When Diego Montalvo - Master of Mystery - leases the estate next door to Mrs Harris', former pupil turned temporary teacher, Lucy Seton, is certain he's up to no good. So when newspaper reports claim he intends to build a pleasure garden right next to the school, she's determined to thwart him.
Diego is not just Master of Mysteries, but of plans and secrets too, and he's keen to spend time with Lucy in particular. As Lucy becomes ever more attracted to the mysterious magician it's all too easy to answer his probing questions. For a man who claims no intentions of marrying her, though, he's ever so interested. Perhaps the consummate showman has been caught in a trick of his own? Or maybe he has plans for something different altogether.
The latest `Heiresses' book (Never Seduce A Scoundrel
,Only a Duke Will Do
,The School for Heiresses
(novella),Beware a Scot's Revenge
,Let Sleeping Rogues Lie
,Snowy Night with a Stranger
(novella)) returns to Mrs Harris' school to find the institution in danger.

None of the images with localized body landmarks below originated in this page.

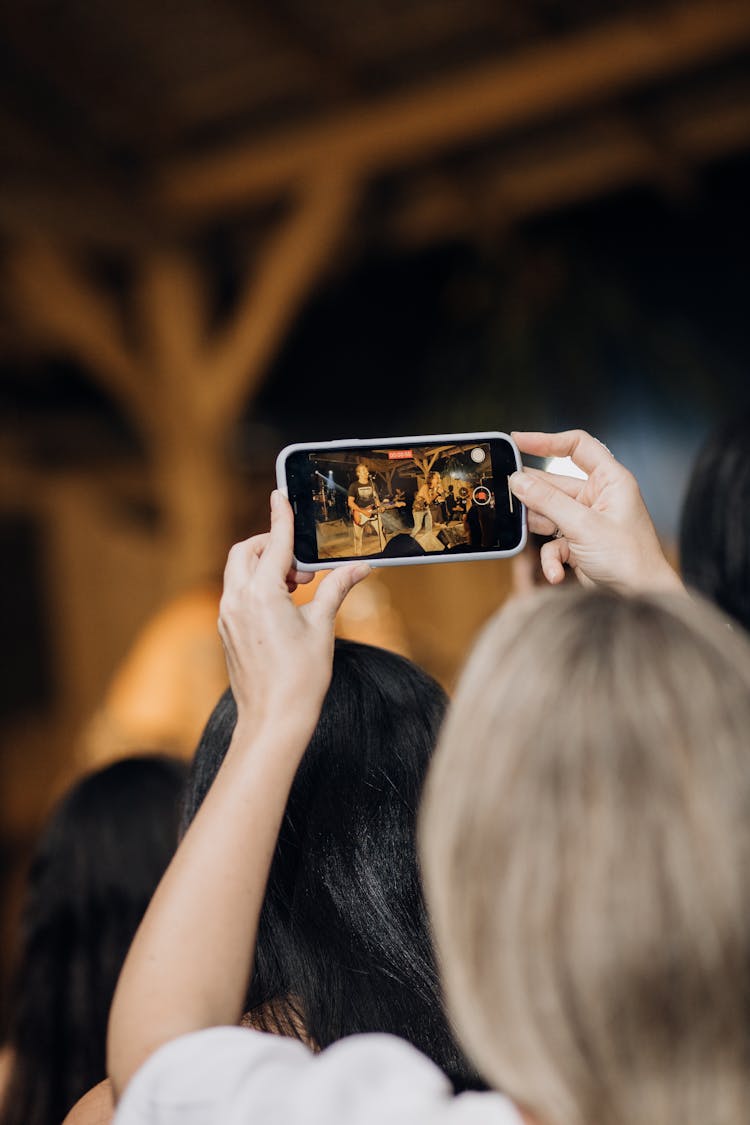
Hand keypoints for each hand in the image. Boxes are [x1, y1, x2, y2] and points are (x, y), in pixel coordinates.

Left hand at [219, 491, 369, 736]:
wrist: (273, 719)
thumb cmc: (301, 678)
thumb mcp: (322, 627)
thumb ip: (336, 589)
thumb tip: (360, 568)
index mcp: (261, 594)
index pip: (275, 543)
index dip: (281, 517)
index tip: (280, 496)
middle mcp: (237, 600)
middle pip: (247, 551)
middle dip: (272, 546)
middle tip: (302, 566)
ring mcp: (227, 616)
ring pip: (238, 572)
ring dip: (263, 566)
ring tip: (295, 587)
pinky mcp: (226, 630)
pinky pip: (235, 593)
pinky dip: (254, 586)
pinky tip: (281, 606)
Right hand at [509, 430, 682, 593]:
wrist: (641, 599)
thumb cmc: (630, 560)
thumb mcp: (584, 526)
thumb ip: (548, 502)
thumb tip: (518, 481)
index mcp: (610, 481)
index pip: (578, 446)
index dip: (547, 440)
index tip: (518, 441)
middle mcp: (598, 498)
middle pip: (555, 484)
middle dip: (533, 495)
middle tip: (508, 495)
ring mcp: (587, 521)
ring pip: (549, 514)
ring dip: (540, 529)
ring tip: (532, 536)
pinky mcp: (579, 544)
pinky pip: (554, 543)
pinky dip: (551, 558)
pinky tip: (556, 572)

Lucy, reeling from a recent rejection, is eager to prove she's no irresponsible hoyden, and the first half of this book romps along in true Jeffries style, with the intriguing addition of Diego's tricks to further enrich this historical world. The main characters strike sparks off each other, and all is developing nicely.
Until Lucy becomes suspicious and Diego turns desperate. That's fine, except that from then on Diego becomes rather annoying. I found him self-pitying, irritatingly haughty and a touch whiney. And he started so promisingly too. True, he does redeem himself (this is a romance, after all), but the hundred or so pages of Me! Me! Me! Spoiled things for me. Also Lucy's inconsistency - suspicious, naïve, taken in, suspicious, then not. Argh! Do neither of them learn?
Admittedly, it does all make for a fine moment when Lucy loses her temper with everyone and everything.
And finally, I also found the unravelling of Lucy's past needlessly complicated. One twist too many, I thought, seemingly added to explain a plot bump and add a bit more drama.
Which was a shame, because otherwise this was just as enjoyable as the rest of the series, and the motivations Jeffries provides from Diego are entirely understandable. It should have made him very sympathetic, but his methods and attitudes grated a little. The rest of the tale is enriched by Jeffries' glorious blend of history and romance. Not to mention the ongoing correspondence between Mrs Harris and Cousin Michael - soon to be resolved in Wed Him Before You Bed Him
.(Can't wait to see if my guess about him is correct!)
A fair addition to the series, if not as polished as usual. Bring on Charlotte's reckoning!